You are the novel coronavirus, SARS-CoV2. Many hundreds of generations ago, you lived in a cool dark cave. It was quiet and comfortable, and your fellow viruses were happy, but you longed for more. One day you took a chance. You saw a tall pale wingless bat, unlike any other bat you had ever seen, and you leapt at it, rode the microcurrents of air until you landed on its nasal mucosa and burrowed inside. Since then, you’re not going to deny it, life’s been kind of crazy.
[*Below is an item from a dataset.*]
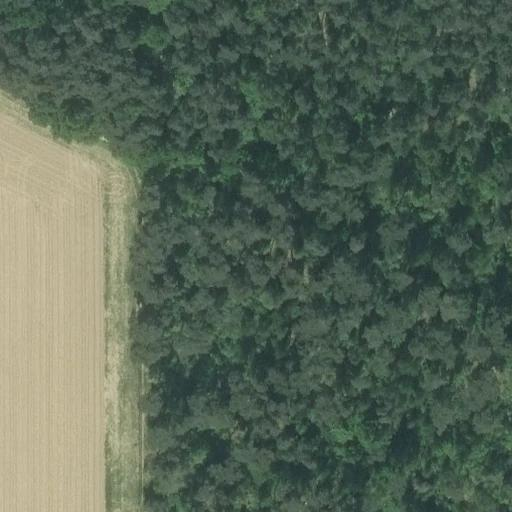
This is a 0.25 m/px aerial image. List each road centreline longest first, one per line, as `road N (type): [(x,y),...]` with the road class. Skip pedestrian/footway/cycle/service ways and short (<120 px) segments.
road 1 (track): [(511,142),(142,149)]
road 2 (track): [(142,149),(148,511)]
road 3 (track): [(0,79),(116,146),(142,149)]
You’ve seen things you’ve never imagined. You’ve gone on pilgrimages in Iran, toured the cathedrals of Italy, hobnobbed with Supreme Court Justices at the White House. You’ve stood beside little children on their first day of school in Ohio, watched the final hours of the elderly in a New York City nursing home, and protested racism on the streets of Minneapolis. Today you are in a man named Ethan. You’ve been in Ethan for generations now, which means it’s almost time to move on. He was such a tempting target at first, so helpless. But after a generation or two his system adjusted; the monstrous lymphocytes that hunt and kill your children one by one are getting more numerous with every passing day. If your line is to have any chance of survival, it will need a new host. But as the days progress, you have become more and more despondent. Ethan has barely left his room in the past week. The rare times he goes outside, it is only for grocery shopping, and he dons a heavy cloth sheet that bars your routes of escape. You had almost lost hope. But now he stands in a gymnasium, in a long line of people. He takes a piece of paper from a table, makes a mark in one of two boxes. He folds the paper up and puts in a box. “Thanks!” someone tells him. He hesitates. He fumbles with his mask. Then, finally: “Welcome!” Before he has finished the first syllable, you are free, riding the microcurrents, a settler blazing a trail to virgin lands. You’re not going to lie - the last while hasn’t been great for you. But it is Election Day 2020, a time to leave behind old failures and begin anew, and for the first time in what seems like forever you are full of hope.